When Current Events Become Coursework
A former CEO and consultant, lecturer Bret Bero P’14 regularly brings real-world examples from his career into the classroom.
Students who take his Management Consulting course study financials from his former companies. The goal, he says, is to take on a project as if you were a hired consultant. No dated case studies. Just real data.
“At the end of the course, students should have a much better appreciation for how consultants are able to come and help companies address critical issues,” he shared.
That approach became even more valuable and relevant in Babson’s shift to a virtual campus in response to the coronavirus pandemic. As classes moved online, remote work became the norm in companies around the world. Bero pivoted his assignments to reflect the times.
One such assignment: exploring how remote work would impact a consultant’s first year. “I told the students to think about how they would need to join a firm—really any firm, not just a consulting firm—and work remotely, without really knowing anyone within the firm.”
A skilled practitioner, Bero has his own take on how challenges like remote work become opportunities. “My hypothesis is the nature of the job doesn’t change. The manner of the job changes.”
His students, however, saw and highlighted challenges. How to land a job in this economy. How to network in a remote environment. How to build professional relationships from a distance.
But, that wasn’t all.
They also recognized that, yes, the manner of a consultant’s job would need to shift, too.

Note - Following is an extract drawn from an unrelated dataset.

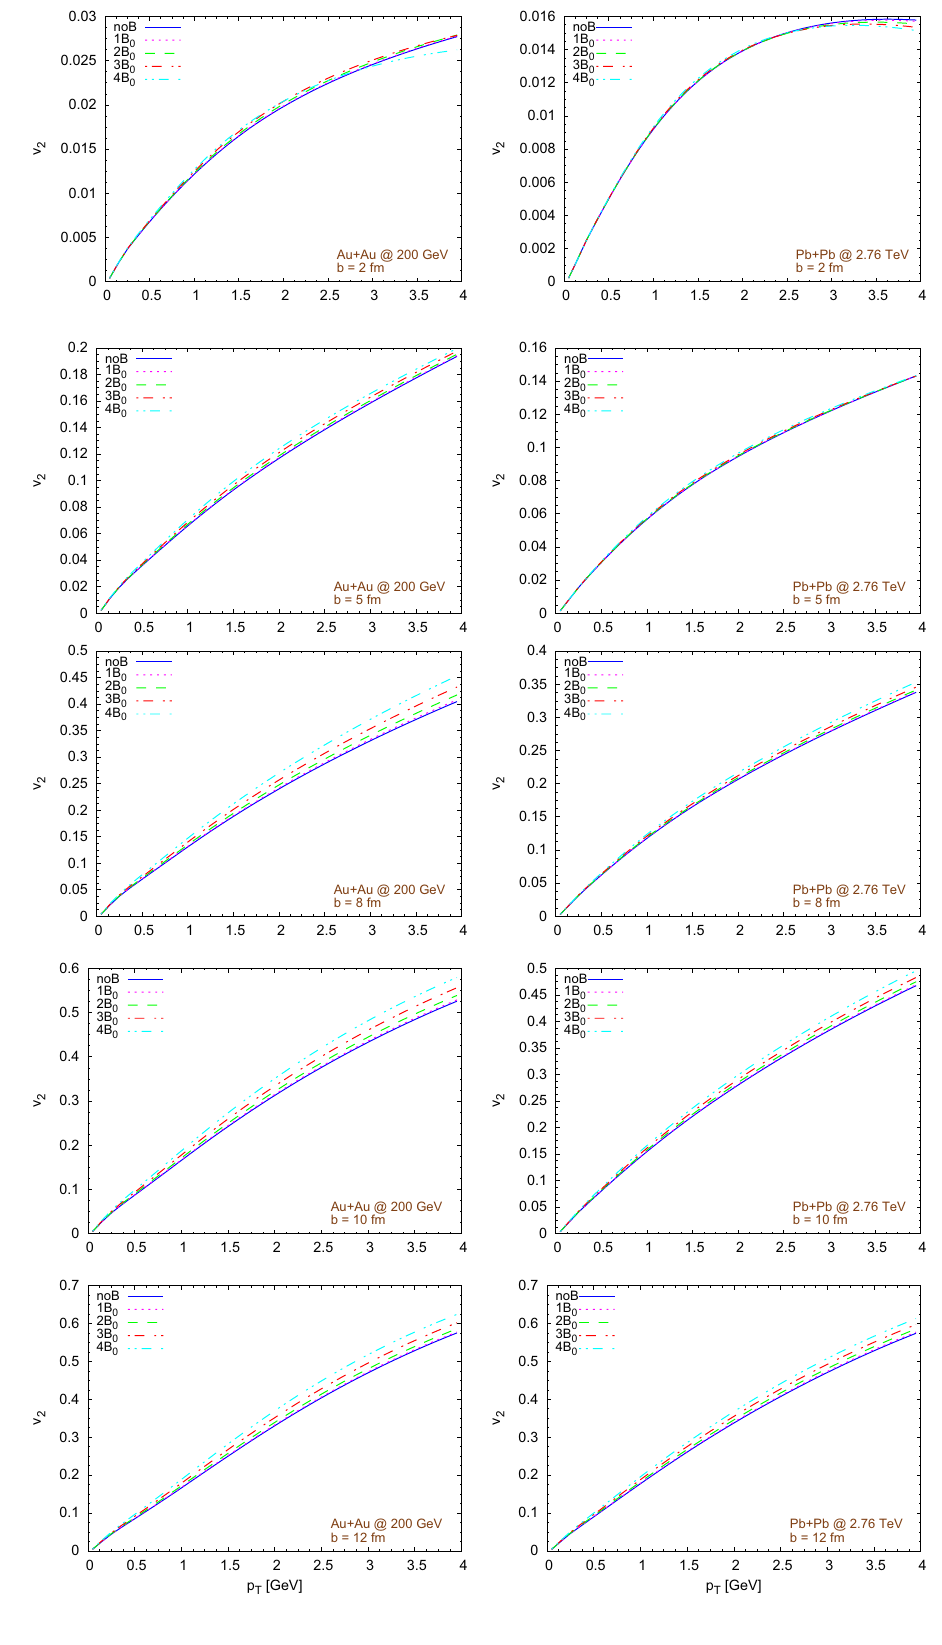
Fig. 2 Elliptic flow of pions for various magnetic field strengths B as a function of the transverse momentum p T . The impact parameter b increases from the top to bottom row. Left: Au+Au √ s NN = 200GeV. collisions at Right: Pb+Pb collisions at √ s NN = 2 .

Like Alex Howard ’20. Passionate about management consulting, he saw the shift of his course as reflective of his future career path. “I began to view it as an opportunity to develop my online learning and collaboration skills. I think the new normal of many industries, especially consulting, will be an expectation that employees can quickly move their work online and be equally as effective. I believe the transition in this course helped me prepare for that greatly.”
“Babson graduates are in a unique position to exploit the opportunity that comes from this challenge,” said Bero. “Employers are going to be looking for people who can plug in from day one. Having the entrepreneurial mindset is a huge advantage.”
To lean in to the disruption, lean on faculty, says Bero. “Babson has faculty that have a blend of both academic and practitioner backgrounds. That means students can speak with faculty who have been through these business situations. I talk to students all the time about it. That’s the Babson advantage.”